SELECTED PASSAGE ::
It was the kind of day that just begged to work on taxes.  Cold, gloomy and fog.  So I worked my way through the tax program, whose new credo seems to be, "there are loads of different forms, and you can pay for our special program for each one of them."  Because they've separated off the estimated tax payments, I was feeling particularly gloomy until I added them in manually at the end, because it was showing I owed $5000 in taxes, which was actually the  amount of the estimated tax payments.  It does work, in a perverse way, to make you feel better about it, sort of like as a child on hot summer days I'd go up in the attic for a while, because then it would feel cooler down below in the 80 degree heat...

   March 17
    A nice thing about Spring days is that the last day has little to do with the next.  It was a nice sunny day today, where you could sit outside without a sweater, so I sat out there and played Irish tunes on guitar and tin whistle in honor of St. Patrick's Day.  Earlier I pruned most of the fruit trees.  I'm working off a list of spring chores, so it's nice to knock one off to get started on the rest...
    Of course Spring nights vary on Maine Street--I expect with St. Patrick's the natives will be restless tonight, at least at the bars...

   
March 18
    I went to a production of Gilbert and Sullivan's Iolanthe today.  The key to enjoyment of G and S is being able to understand the witty lyrics.  This is a challenge, when many of them are sung in choruses.  And the general consensus where I was sitting was that understandable words were few and far between in this amateur production.  It didn't help that as I struggled to make sense of the lyrics, it put me into the hypnotic state of mind that induces dozing, so throughout the first act I tended to doze off in the middle of each song, then wake up to clap at the end.

RECORD EXCERPTS ::
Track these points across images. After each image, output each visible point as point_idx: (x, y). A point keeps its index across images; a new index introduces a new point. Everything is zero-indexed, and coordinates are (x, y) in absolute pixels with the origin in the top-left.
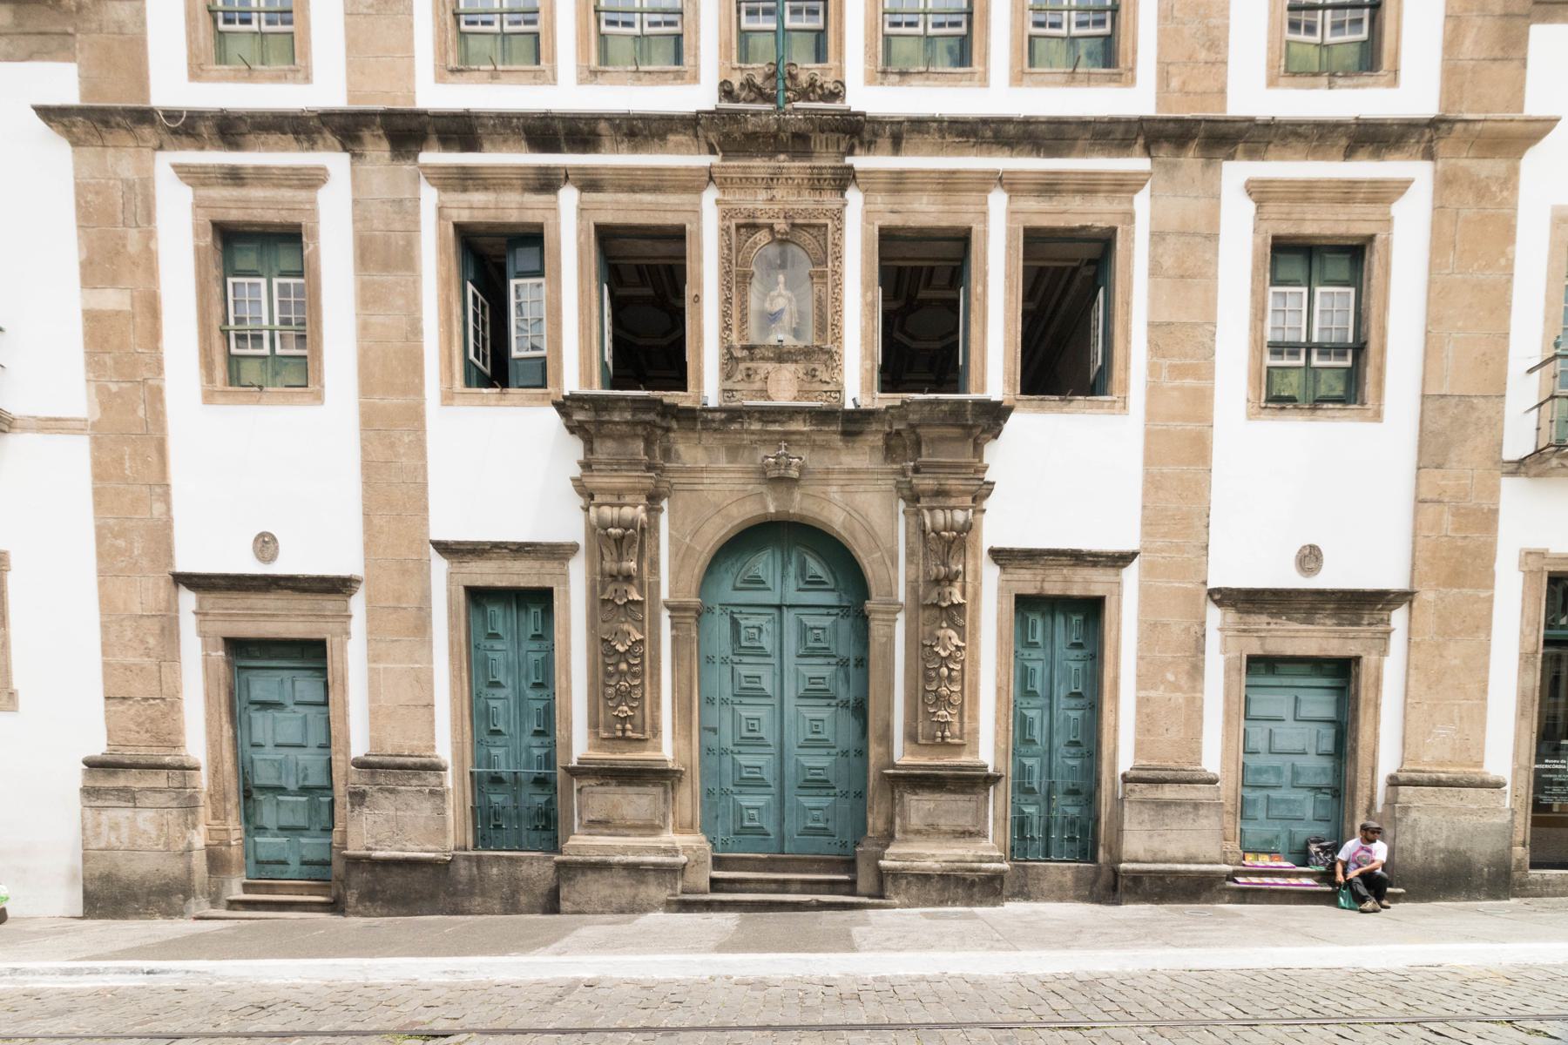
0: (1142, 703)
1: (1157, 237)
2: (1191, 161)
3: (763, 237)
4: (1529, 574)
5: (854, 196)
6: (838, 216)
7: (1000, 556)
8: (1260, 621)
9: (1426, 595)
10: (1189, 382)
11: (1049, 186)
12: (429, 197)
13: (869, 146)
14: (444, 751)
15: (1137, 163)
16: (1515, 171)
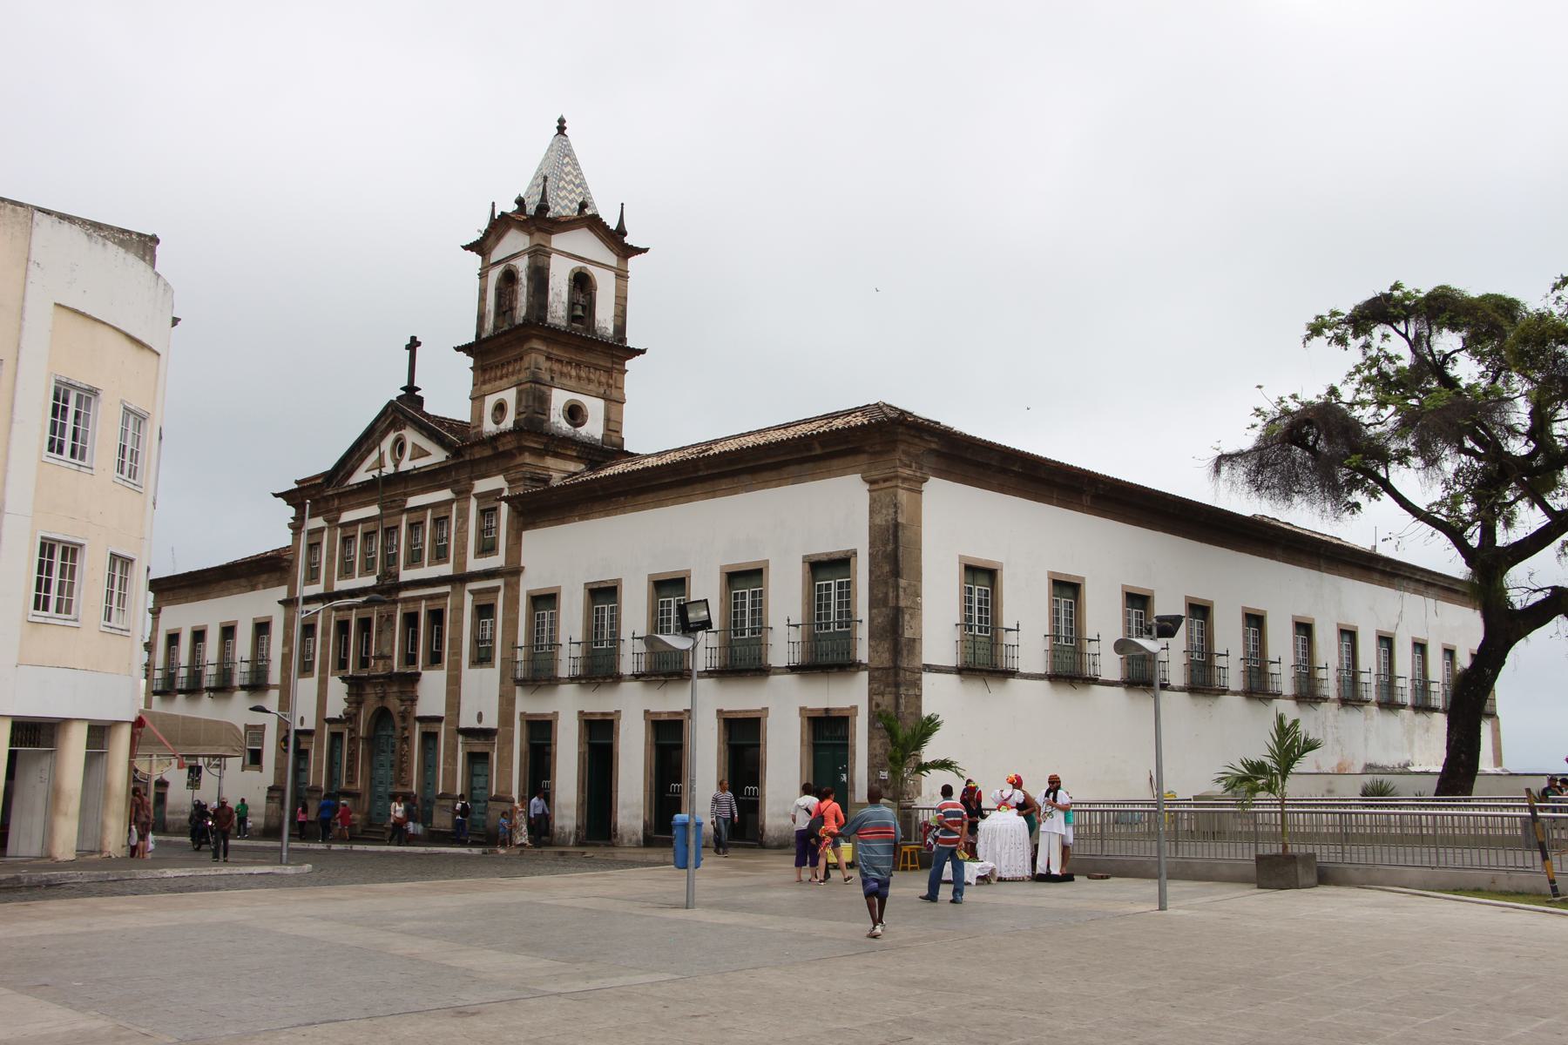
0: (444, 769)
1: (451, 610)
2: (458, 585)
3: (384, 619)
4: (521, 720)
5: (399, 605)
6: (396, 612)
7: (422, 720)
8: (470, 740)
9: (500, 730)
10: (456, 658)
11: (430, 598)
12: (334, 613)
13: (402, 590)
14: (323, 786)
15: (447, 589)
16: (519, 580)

TASK OBJECTIVE :: Copy the diary excerpt from the words "Of course Spring" through "at the end.", replacing "Iolanthe" with "The Mikado". The entries are separate material and have no connection to the diary excerpt.

TASK OUTPUT ::
Of course Spring nights vary on Maine Street--I expect with St. Patrick's the natives will be restless tonight, at least at the bars...

   
March 18
    I went to a production of Gilbert and Sullivan's The Mikado today.  The key to enjoyment of G and S is being able to understand the witty lyrics.  This is a challenge, when many of them are sung in choruses.  And the general consensus where I was sitting was that understandable words were few and far between in this amateur production.  It didn't help that as I struggled to make sense of the lyrics, it put me into the hypnotic state of mind that induces dozing, so throughout the first act I tended to doze off in the middle of each song, then wake up to clap at the end.